Caiu junto deles, as suas mãos, trémulas, tocaram nas deles, dadas.

    — Eogan... Niamh... — balbuciou incapaz de conter a torrente de lágrimas que jorrava dos seus olhos.

  Jar aproximou-se, a sua expressão exprimia tristeza.

    — Deram as suas vidas para salvar este mundo — murmurou.

  Líobhan apertou as mãos dos amigos nas suas. Ergueu a cabeça para o céu avermelhado.

    — Jamais vos poderei esquecer meus amigos, meus irmãos — proferiu.

  Sentindo a mão de Jar pousar-lhe no ombro, fitou-o.

    — Uma vez libertado o poder da Estrela, este varrerá o mundo.

  A morte dará lugar à vida e uma nova Era terá início.

  Os olhos claros da elfo desviaram-se do rosto dele.
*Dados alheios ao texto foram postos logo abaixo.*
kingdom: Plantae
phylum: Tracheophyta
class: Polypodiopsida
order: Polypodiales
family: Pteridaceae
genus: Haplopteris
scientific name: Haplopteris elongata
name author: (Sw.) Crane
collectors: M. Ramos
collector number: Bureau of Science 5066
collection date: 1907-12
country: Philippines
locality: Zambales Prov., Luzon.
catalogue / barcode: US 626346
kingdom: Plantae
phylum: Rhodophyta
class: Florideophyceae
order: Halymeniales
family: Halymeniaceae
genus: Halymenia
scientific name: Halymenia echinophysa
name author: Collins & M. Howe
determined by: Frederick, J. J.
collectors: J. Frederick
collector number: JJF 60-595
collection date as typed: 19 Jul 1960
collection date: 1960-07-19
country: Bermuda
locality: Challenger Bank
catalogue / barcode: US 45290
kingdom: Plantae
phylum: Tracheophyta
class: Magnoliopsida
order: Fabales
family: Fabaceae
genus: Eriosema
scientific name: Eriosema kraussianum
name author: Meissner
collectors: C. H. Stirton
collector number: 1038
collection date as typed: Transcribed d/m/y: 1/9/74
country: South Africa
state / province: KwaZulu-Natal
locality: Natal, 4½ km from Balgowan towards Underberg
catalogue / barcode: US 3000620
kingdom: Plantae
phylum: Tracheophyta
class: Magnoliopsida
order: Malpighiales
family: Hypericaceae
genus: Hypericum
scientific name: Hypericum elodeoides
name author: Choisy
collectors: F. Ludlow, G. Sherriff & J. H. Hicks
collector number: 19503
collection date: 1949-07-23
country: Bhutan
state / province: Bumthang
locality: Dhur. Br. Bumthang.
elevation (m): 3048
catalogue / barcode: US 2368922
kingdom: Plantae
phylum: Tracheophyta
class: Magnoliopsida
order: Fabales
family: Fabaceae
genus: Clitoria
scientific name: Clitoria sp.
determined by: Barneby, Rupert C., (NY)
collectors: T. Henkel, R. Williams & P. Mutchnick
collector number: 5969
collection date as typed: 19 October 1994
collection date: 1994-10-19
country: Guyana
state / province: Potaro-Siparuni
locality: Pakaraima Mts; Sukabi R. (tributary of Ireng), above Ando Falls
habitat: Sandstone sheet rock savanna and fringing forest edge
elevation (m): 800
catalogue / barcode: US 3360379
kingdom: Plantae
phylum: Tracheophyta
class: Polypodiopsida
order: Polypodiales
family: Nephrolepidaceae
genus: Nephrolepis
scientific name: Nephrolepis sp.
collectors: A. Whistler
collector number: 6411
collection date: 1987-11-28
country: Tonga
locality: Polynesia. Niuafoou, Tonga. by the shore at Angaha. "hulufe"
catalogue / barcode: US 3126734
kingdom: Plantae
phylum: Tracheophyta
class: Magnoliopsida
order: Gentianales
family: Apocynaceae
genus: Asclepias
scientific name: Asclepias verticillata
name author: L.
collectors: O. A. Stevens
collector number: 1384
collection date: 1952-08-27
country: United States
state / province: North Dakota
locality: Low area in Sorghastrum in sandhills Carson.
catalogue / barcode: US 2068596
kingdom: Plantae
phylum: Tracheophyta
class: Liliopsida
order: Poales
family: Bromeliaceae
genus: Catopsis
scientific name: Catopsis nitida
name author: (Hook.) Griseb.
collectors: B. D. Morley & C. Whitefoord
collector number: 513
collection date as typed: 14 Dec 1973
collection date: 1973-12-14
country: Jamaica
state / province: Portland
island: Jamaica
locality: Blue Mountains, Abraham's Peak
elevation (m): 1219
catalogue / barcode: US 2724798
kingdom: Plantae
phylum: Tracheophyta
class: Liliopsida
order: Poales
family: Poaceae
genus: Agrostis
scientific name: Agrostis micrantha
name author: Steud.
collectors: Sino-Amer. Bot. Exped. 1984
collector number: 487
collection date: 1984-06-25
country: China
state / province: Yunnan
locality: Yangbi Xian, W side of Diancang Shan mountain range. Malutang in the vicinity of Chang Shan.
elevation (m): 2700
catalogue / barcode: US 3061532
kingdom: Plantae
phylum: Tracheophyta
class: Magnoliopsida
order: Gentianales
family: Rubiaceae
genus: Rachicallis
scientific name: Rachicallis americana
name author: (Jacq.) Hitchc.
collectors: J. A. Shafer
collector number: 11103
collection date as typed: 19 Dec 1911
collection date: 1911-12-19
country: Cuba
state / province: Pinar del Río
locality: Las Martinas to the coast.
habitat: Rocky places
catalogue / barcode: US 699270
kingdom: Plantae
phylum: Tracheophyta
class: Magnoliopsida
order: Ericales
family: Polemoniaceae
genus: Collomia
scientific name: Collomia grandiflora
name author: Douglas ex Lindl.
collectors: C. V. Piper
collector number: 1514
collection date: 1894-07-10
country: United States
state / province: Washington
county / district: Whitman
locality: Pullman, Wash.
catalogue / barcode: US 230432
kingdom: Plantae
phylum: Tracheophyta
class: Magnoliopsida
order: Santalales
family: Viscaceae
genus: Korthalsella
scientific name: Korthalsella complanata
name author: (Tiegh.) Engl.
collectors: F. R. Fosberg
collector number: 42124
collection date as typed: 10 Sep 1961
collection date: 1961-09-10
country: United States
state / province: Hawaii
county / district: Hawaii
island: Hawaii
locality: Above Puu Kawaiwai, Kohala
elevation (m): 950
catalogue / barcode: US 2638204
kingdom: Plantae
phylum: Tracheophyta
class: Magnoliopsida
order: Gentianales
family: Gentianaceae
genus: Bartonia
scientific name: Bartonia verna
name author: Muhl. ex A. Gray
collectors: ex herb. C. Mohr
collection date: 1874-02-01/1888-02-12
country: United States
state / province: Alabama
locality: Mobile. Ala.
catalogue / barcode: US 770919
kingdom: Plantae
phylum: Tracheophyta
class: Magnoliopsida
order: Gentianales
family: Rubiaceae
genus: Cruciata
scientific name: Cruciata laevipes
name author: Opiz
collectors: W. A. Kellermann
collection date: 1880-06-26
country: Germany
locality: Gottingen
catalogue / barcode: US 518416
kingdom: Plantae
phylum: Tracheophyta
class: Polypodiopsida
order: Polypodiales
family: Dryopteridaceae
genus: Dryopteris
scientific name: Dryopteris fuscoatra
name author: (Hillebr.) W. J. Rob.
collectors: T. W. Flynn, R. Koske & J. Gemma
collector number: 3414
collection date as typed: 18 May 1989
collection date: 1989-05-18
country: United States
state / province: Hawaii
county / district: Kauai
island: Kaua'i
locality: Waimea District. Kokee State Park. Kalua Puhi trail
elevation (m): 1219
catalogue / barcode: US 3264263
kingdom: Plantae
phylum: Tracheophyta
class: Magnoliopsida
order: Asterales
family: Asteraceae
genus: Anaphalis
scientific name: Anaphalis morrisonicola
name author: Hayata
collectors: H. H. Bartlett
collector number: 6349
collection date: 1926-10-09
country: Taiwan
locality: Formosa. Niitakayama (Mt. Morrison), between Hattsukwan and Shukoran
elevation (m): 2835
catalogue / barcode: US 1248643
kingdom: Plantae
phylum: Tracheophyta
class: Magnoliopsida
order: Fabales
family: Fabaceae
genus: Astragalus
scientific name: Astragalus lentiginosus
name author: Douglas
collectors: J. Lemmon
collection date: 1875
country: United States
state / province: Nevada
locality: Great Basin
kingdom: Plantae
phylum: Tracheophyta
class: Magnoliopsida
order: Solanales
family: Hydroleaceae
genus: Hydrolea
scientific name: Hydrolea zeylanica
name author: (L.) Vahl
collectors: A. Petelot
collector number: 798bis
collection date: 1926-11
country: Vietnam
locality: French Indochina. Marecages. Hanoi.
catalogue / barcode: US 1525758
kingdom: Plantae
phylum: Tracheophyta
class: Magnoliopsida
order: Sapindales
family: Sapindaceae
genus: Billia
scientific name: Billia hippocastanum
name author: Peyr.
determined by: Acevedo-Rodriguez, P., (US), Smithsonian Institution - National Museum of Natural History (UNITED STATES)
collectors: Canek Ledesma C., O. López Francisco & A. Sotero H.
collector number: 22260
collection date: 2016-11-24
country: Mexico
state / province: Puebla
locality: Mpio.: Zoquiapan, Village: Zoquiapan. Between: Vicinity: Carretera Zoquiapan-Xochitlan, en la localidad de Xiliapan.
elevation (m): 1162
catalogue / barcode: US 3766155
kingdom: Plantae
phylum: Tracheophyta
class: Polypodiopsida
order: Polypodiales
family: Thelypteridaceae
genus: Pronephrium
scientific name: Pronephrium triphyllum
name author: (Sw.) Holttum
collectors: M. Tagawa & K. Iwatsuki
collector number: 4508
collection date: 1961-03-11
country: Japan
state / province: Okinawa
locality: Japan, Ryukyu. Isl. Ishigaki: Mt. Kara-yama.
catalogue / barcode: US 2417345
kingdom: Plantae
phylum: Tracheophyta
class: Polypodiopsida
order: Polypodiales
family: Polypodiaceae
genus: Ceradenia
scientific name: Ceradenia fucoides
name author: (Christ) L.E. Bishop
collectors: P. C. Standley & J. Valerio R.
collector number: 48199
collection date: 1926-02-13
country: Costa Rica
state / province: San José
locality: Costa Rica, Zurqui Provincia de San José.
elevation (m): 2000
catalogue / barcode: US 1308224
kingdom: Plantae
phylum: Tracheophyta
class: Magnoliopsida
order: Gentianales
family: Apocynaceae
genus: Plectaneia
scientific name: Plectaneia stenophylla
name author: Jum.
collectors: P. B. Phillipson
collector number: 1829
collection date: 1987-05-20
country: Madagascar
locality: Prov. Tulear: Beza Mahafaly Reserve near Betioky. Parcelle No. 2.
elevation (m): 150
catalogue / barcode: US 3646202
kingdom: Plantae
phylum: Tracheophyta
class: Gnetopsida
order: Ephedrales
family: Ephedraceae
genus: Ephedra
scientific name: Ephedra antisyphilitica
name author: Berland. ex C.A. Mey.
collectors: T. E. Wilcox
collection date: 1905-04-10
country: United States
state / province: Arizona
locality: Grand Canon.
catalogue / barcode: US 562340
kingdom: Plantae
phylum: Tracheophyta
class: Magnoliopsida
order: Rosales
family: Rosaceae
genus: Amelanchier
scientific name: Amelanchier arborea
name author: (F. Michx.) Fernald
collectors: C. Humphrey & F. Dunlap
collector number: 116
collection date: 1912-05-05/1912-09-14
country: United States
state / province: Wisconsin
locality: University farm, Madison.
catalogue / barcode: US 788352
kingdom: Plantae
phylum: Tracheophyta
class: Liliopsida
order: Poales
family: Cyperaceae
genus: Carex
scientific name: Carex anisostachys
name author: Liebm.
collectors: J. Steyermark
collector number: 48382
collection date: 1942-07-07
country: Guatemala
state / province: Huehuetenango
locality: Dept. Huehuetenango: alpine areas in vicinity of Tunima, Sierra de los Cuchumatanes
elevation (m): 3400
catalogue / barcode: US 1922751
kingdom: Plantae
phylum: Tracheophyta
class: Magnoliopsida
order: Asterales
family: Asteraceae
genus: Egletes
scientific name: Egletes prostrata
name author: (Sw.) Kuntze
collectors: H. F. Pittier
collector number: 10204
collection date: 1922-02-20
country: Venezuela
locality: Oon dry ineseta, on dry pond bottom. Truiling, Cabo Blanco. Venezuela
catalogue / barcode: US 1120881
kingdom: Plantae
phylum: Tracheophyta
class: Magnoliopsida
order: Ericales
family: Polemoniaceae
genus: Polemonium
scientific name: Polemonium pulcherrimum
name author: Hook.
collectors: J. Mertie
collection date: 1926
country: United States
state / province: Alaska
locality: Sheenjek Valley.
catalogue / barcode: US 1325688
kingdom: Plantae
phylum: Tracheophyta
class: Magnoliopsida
    — Também conheço a lenda da Estrela de Nariën — murmurou.

  Jar apertou-lhe o ombro.

    — Já nada temos a fazer aqui. Regressemos a casa — disse.

  Líobhan ergueu-se, contemplando demoradamente os corpos dos amigos, vendo a serenidade presente nos seus rostos. Subitamente ficou chocada, ao aperceber-se que os lábios de ambos desenhavam um sorriso. Jar fitou-os, vendo os seus corpos transformarem-se em pó nos instantes seguintes. No solo ficaram unicamente as alianças que ambos traziam nos dedos.

    — Acabou — murmurou com pesar.

  Líobhan baixou-se, retirando do solo estéril as duas alianças. Fechando-as na sua mão.